In Run 3, it is foreseen that the Tier-0 will have sufficient capacity to perform all the bulk processing ({\it physics\_Main} stream), like in previous runs. Bulk processing is launched after the 48-hours' calibration loop. So far it has been a strong requirement (or preference) by the Data Preparation and Physics communities to do bulk processing in this way. The advantage is the fast availability of validated, uniform outputs which are directly useable for physics production. Accompanying DQM and other, e.g., CP-related, processing which relies on the full available statistics and often makes use of the local CERN infrastructure can be performed promptly as well. For instance, DQM results are used for run-by-run sign-off and the compilation of Good Run Lists.

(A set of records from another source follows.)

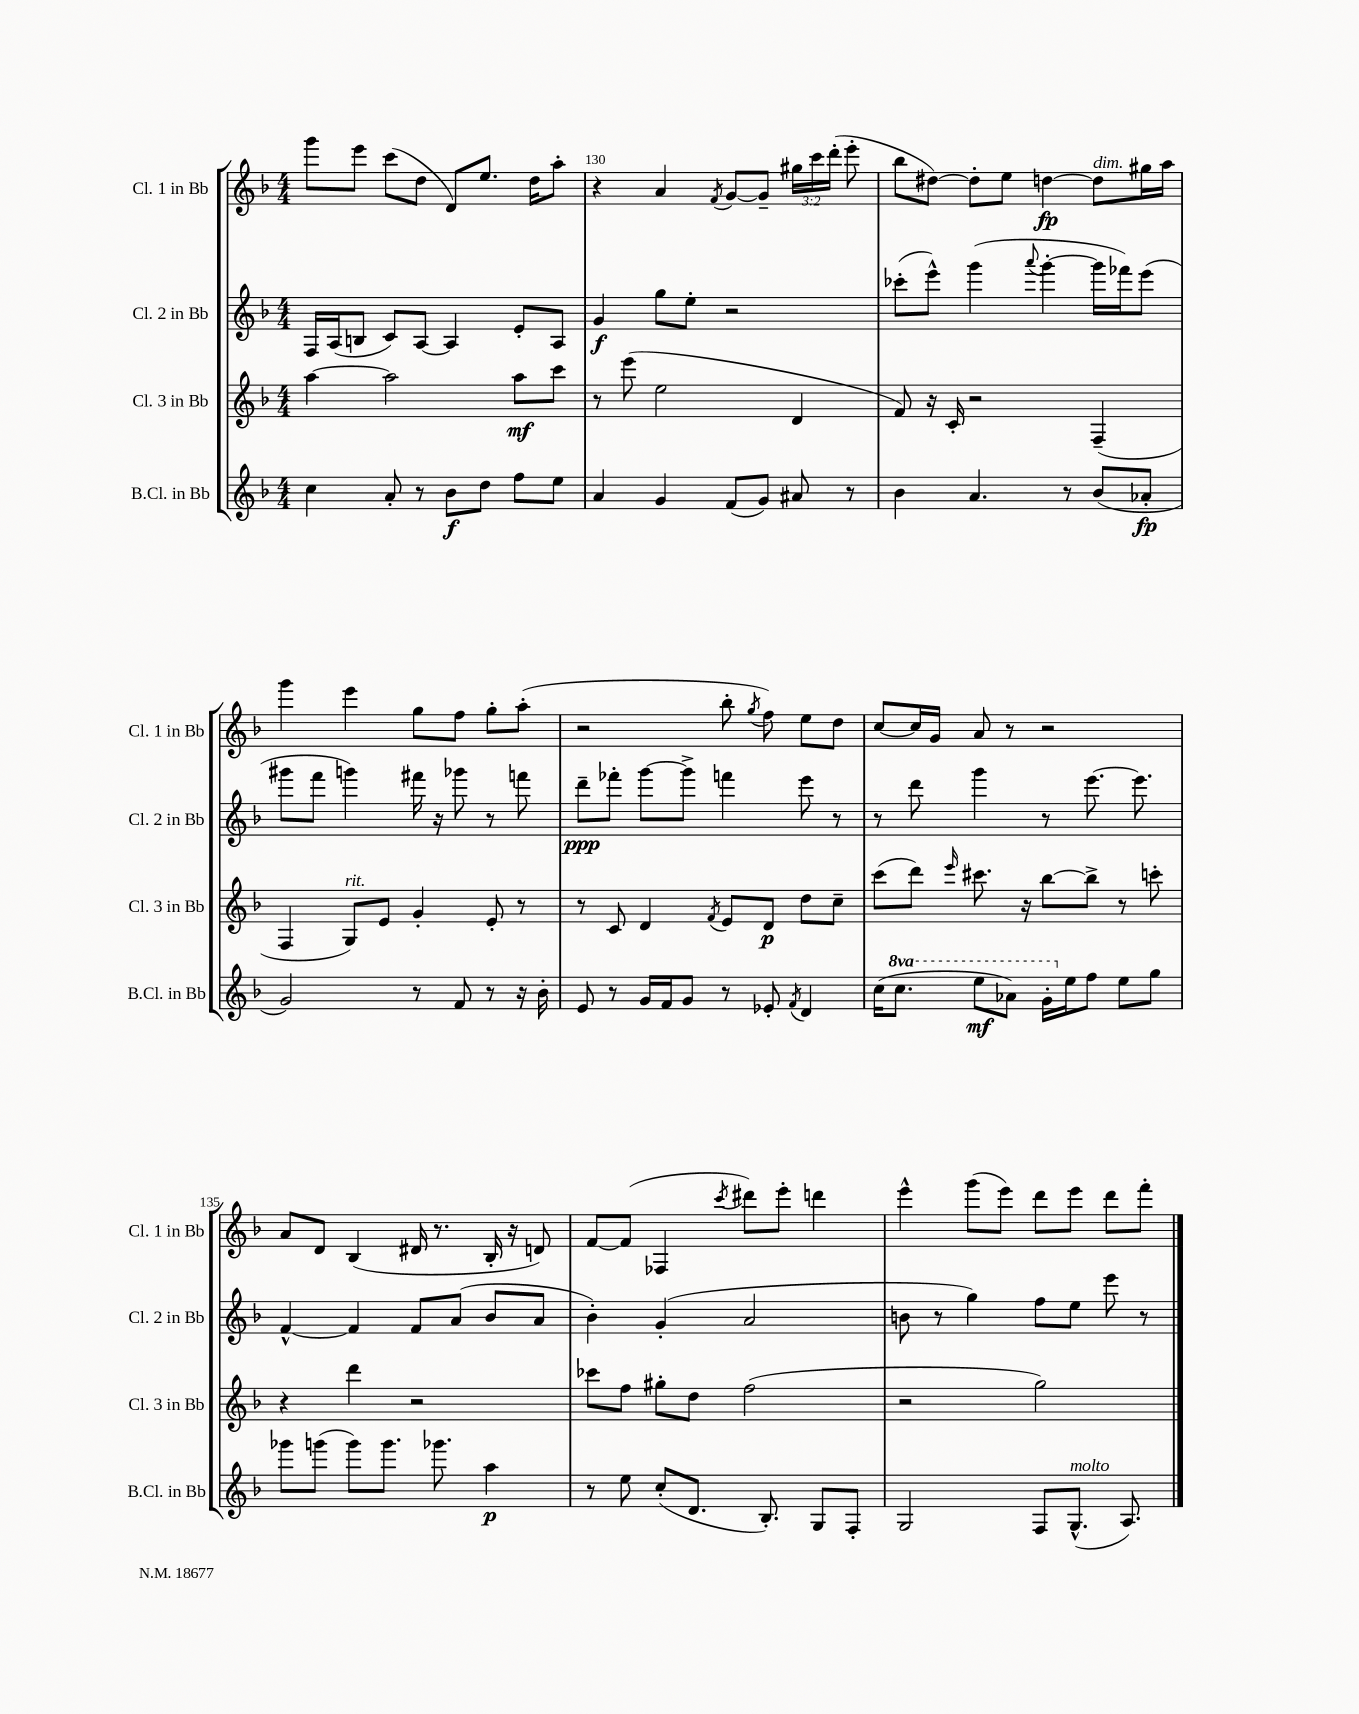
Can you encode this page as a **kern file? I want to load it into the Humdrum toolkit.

**kern	**kern	**kern	**kern
*staff4	*staff3	*staff2	*staff1
*clefG2	*clefG2	*clefG2	*clefG2
*k[b-]	*k[b-]	*k[b-]	*k[b-]
*M4/4	*M4/4	*M4/4	*M4/4
4cc	[4aa	16F	8ggg
.	.	(16A	.
.	.	8B	8eee
8a'	2aa]	8c)	(8ccc
8r	.	[8A	8dd
8b-	.	4A]	8d)
8dd	.	.	8.ee
8ff	8aa	8e'	.
.	.	.	16dd
8ee	8ccc	8A	8aa'
=	=	=	=
4a	8r	4g	4r
.	(8eee	.	.
4g	2ee	8gg	4a
.	.	8ee'	.
.	.	.	8qf
(8f	.	2r	[8g
8g)	.	.	8g~]
8a#	4d	.	24gg#
.	.	.	24ccc
.	.	.	(24ddd'
8r	.	.	8eee'
=	=	=	=
4b-	8f)	(8ccc-'	8bb-
.	16r	8eee^^)	[8dd#)
.	16c'	.	.
4.a	2r	(4ggg	8dd#']
.	.	.	8ee
.	.	8qqaaa	.
.	.	[4ggg'	[4dd
8r	.	.	.
(8b-	(4F~	16ggg]	8dd]
.	.	16fff-)	.
8a-'	.	(8eee	16gg#
.	.	.	16aa
=	=	=	=
2g)	4F	8ggg#	4ggg
.	.	8fff	.
.	8G)	4ggg)	4eee
.	8e	.	.
8r	4g'	16fff#	8gg
.	.	16r	.
8f	.	8ggg-	8ff
8r	8e'	8r	8gg'
16r	8r	8fff	(8aa'
16b-'	.	.	.
=	=	=	=
8e	8r	8ddd~	2r
8r	8c	8fff-'	.
16g	4d	[8ggg	.
16f	.	.	.
8g	.	8ggg^]	.
.	8qf	.	.
8r	8e	4fff	8bb-'
.	.	.	8qgg
8e-'	8d	.	8ff)
8qf	.	.	.
4d	8dd	8eee	8ee
.	8cc~	8r	8dd
=	=	=	=
(16cc	(8ccc	8r	[8cc
8.ccc	.	.	.
.	8ddd)	8ddd	16cc]
.	.	.	16g
.	16qqeee	.	.
8eee	8.ccc#	4ggg	8a
8aa-)	.	.	8r
.	16r	.	.
16gg'	[8bb-	8r	2r
16ee	.	.	.
8ff	8bb-^]	[8.eee	.
8ee	8r	.	.
.	.	8.eee]	.
8gg	8ccc'	.	.
=	=	=	=
8ggg-	4r	[4f^^	8a
(8ggg	.	.	8d
8ggg)	4ddd	4f]	(4B-
8.ggg	.	.	.
.	2r	8f	16d#
8.ggg-	.	.	8.r
.	.	(8a	.
4aa	.	8b-	16B-'
.	.	.	16r
.	.	8a	8d)
=	=	=	=
8r	8ccc-	4b-')	[8f
8ee	8ff	.	(8f]
(8cc'	8gg#'	(4g'	4F-
8.d	8dd	.	.
.	.	.	8qccc
.	(2ff	2a	8ddd#)
8.B-')	.	.	.
.	.	.	8eee'
8G	.	.	4ddd
8F'	.	.	.
=	=	=	=
2G	2r	8b	4eee^^
.	.	8r	.
.	.	4gg)	(8ggg
.	.	.	8eee)
8F	2gg)	8ff	8ddd
(8.G^^	.	8ee	8eee
.	.	8eee	8ddd
8.A)	.	.	.
.	.	8r	8fff'
==	==	==	==
*-	*-	*-	*-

Already since Run 2, the Tier-0 batch farm has been configured in a way that its CPU resources can be shared between Tier-0 and Grid processing. In periods of data taking and processing, Tier-0 runs with priority, else the Grid takes over. This makes sure that the available, sizeable capacity is always efficiently used. Therefore, if for Run 4 and beyond the Tier-0 capacity were extended according to Table~\ref{tab:tier0_cpu}, such that all prompt and bulk processing could be performed there, there would be no risk of resources running idle or being wasted in periods of no data taking -- they would just be used by the Grid.
From today's perspective, based on existing workflows, at least some amount of statistically representative data (comparable to today's {\it physics\_Main}) would need to be reconstructed promptly for DQ assessment, CP studies, monitoring, etc.

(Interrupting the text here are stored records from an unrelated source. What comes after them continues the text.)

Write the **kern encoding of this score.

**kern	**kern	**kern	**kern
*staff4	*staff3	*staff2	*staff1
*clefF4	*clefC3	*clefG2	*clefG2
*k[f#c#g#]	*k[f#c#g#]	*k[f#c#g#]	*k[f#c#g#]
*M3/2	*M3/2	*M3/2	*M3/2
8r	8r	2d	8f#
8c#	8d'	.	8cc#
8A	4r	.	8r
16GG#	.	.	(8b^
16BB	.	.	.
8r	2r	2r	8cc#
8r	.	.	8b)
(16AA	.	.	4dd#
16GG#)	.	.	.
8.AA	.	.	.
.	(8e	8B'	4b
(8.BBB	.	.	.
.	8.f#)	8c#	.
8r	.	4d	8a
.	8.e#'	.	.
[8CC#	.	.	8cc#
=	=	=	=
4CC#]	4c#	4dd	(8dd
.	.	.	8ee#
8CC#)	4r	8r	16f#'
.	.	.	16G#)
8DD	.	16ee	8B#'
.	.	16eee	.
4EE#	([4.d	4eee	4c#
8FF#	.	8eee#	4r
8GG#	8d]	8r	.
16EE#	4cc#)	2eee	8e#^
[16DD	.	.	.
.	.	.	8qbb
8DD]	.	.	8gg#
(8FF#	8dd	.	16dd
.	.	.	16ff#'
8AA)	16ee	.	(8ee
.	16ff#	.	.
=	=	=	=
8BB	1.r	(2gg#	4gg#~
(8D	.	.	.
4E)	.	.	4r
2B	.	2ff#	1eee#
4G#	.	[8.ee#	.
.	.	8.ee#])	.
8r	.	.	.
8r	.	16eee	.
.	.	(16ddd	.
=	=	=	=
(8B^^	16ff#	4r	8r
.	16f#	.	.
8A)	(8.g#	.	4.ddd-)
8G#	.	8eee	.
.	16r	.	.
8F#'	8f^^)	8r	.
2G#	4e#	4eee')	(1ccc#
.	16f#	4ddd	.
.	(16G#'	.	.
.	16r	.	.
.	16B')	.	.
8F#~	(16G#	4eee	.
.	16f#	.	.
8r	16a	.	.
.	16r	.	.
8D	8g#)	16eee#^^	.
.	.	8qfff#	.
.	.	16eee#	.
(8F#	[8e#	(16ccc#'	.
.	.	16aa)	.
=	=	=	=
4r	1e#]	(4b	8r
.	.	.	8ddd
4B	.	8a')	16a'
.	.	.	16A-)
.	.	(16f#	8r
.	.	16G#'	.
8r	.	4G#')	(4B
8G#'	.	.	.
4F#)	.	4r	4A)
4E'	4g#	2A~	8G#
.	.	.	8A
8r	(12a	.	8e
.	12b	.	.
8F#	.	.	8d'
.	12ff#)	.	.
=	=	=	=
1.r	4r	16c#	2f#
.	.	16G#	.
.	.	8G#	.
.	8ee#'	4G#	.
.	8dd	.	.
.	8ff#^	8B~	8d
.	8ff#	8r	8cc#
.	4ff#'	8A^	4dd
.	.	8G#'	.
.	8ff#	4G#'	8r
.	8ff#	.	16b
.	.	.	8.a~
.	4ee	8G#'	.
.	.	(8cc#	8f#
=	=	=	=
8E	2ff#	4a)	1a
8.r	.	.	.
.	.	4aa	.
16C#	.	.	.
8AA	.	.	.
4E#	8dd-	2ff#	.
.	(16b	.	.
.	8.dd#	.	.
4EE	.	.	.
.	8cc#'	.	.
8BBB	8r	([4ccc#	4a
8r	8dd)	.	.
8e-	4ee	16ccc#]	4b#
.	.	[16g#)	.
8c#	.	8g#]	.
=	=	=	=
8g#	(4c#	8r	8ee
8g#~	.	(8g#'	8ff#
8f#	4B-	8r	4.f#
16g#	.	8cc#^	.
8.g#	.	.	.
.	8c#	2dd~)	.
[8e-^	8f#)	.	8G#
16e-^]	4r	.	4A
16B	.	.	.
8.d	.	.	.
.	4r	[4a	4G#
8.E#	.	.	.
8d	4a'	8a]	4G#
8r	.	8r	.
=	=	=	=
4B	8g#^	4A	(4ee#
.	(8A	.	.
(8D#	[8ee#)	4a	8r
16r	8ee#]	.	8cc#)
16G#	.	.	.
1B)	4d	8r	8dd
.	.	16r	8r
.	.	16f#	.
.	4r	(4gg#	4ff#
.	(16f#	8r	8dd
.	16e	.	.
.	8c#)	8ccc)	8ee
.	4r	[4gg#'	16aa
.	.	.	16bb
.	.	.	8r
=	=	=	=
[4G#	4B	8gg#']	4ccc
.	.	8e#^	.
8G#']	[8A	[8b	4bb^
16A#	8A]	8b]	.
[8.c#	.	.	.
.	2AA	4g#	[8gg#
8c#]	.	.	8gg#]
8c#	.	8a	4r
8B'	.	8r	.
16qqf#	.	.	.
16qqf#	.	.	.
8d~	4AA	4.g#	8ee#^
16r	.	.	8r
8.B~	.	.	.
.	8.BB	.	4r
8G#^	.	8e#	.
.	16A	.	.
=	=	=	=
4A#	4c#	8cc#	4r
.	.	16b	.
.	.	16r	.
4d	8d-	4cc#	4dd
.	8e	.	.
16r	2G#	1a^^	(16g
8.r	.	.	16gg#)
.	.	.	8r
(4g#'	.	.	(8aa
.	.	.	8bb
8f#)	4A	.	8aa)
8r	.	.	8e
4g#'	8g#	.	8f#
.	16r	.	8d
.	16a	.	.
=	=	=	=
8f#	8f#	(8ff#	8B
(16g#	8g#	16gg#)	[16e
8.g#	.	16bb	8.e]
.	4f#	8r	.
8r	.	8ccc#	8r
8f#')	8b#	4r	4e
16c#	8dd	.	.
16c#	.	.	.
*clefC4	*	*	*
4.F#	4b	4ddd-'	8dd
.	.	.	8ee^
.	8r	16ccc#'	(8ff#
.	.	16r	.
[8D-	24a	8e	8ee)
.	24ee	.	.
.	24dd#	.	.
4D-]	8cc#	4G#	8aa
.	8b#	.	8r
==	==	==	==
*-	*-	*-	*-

If resources at Tier-0 were not sufficient to do all the prompt processing, one could envisage to split off 10--20\% of data to process at Tier-0 for DQ (something like a {\it ``physics\_Monitoring''} stream) and do the rest across the Grid. One could even consider an LHCb-like model in which RAW data for selected streams are deleted after prompt reconstruction, in order to save on storage. However, the 10--20\% of extra bandwidth and storage, even for transient {\it ``physics\_Monitoring''} data, might be an issue that needed to be addressed.
In case resources at Tier-0 were not sufficient to do all the prompt processing, ``spill-over'' to the Grid would be an option that could be explored.

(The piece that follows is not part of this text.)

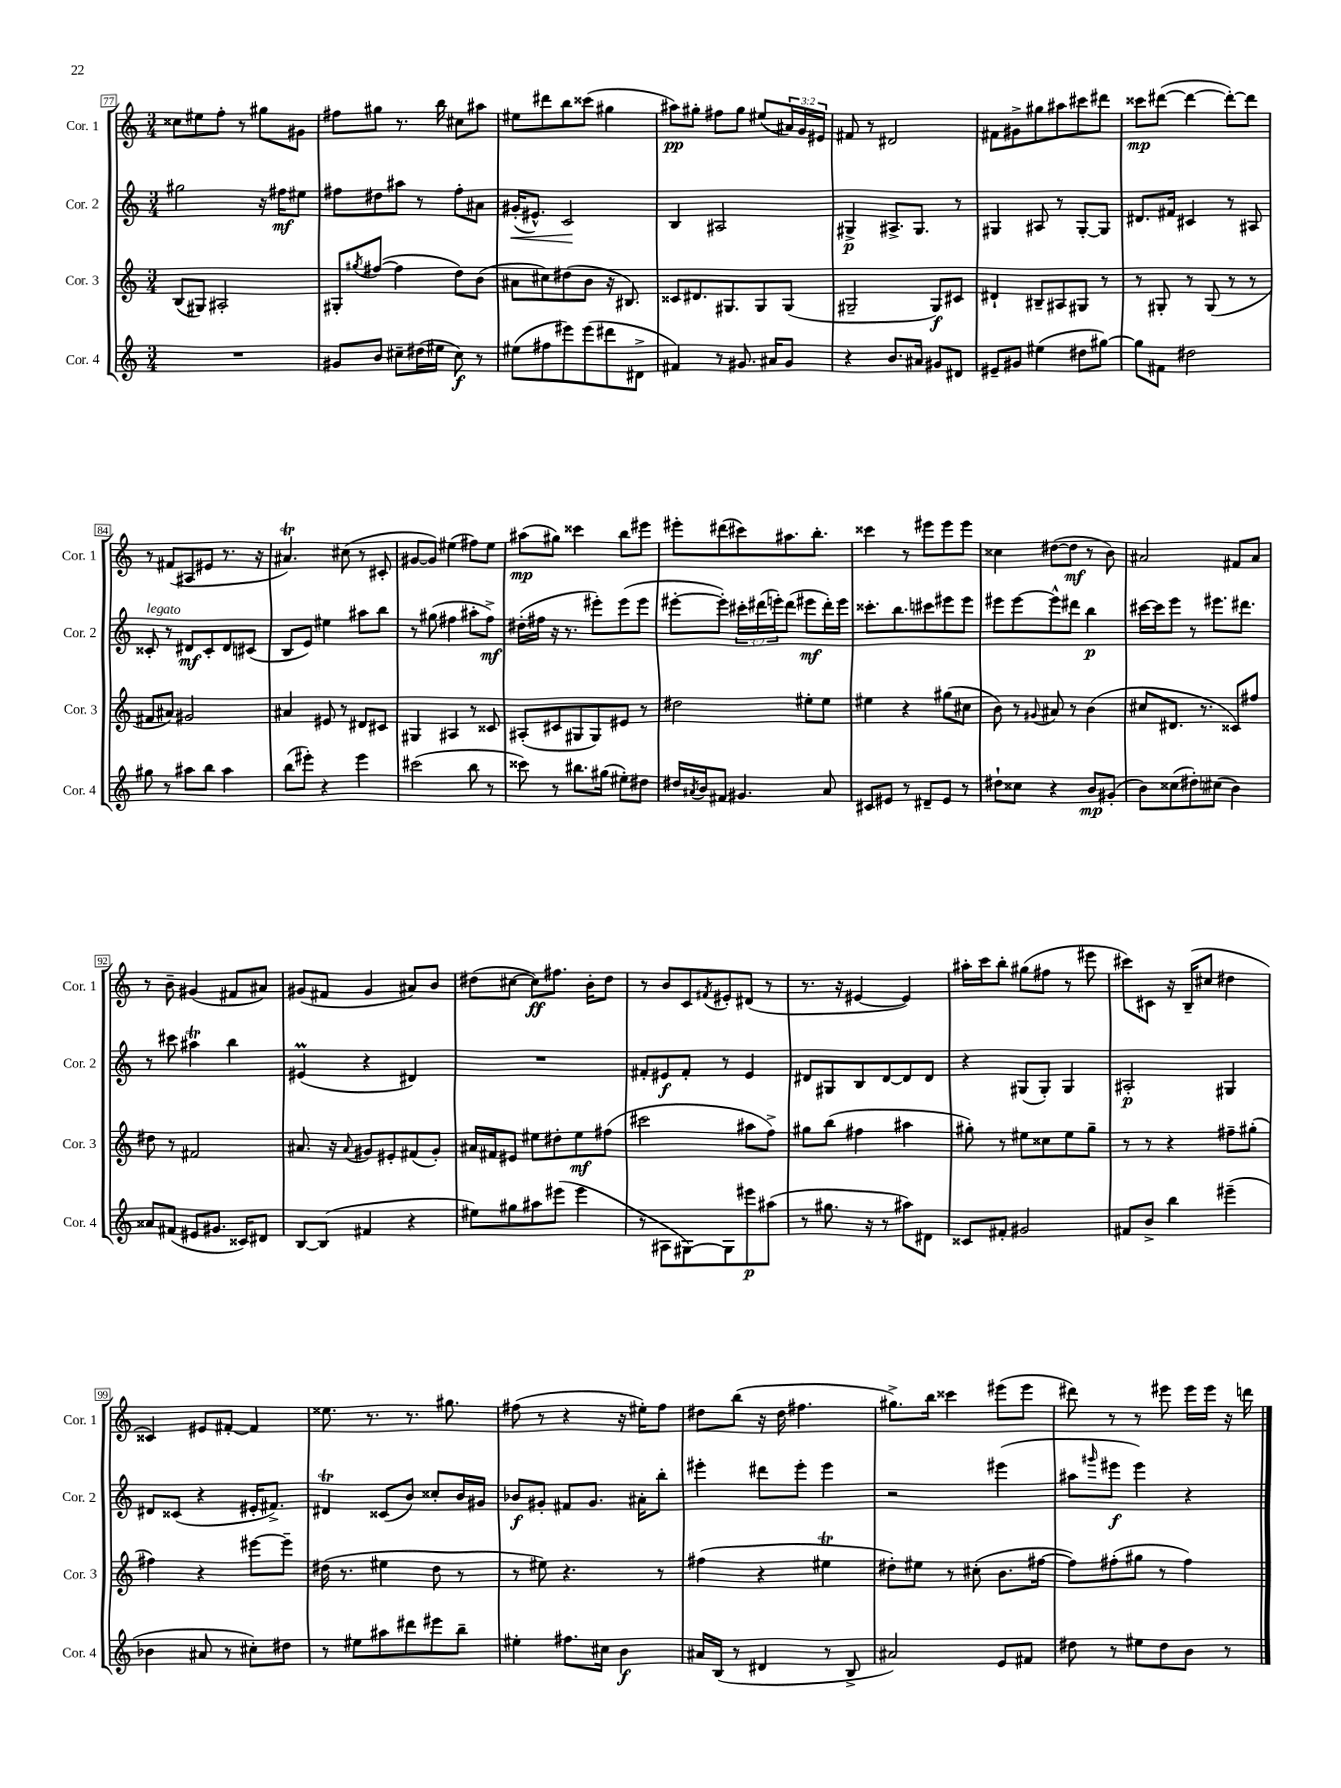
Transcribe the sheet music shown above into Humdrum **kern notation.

Spill-over was demonstrated to work, functionally (on {\it physics\_Main} for some runs, for validation purposes), and in routine operation in 2018 (on {\it physics\_BphysLS} stream, ca.\ 100~Hz, ca.\ 10\% of {\it physics\_Main}). Tasks were defined at Tier-0 and injected through a python API into the Grid Production System. Reconstruction and merging were run on the Grid, outputs (AOD, HIST) had to be shipped back to CERN for further special (DQM, CP) processing at Tier-0 that could not be done on the Grid. Back-feeding Grid outputs into Tier-0 was tedious, as Tier-0 and Grid Production Systems are separate entities.
Tier-0 looks to be the natural place to manage, define, and orchestrate the spill-over (as it knows about data availability, readiness of calibrations and software; it is the hub between T/DAQ, calibration/alignment groups, Data Preparation, and distributed computing communities; etc.). If resources at Tier-0 were so short, however, that a dominant fraction of bulk processing would need to be performed on the Grid, it would make more sense to move the responsibility for organising and executing bulk processing to the Reprocessing and Grid Production domains altogether.
In all those scenarios, more development towards an easier interaction between the Tier-0 and Grid Production Systems, and a better integration of the respective monitoring tools and interfaces, would be desirable, in order to fully and efficiently exploit the potential of the spill-over. This could be addressed and exercised in Run 3 already, however.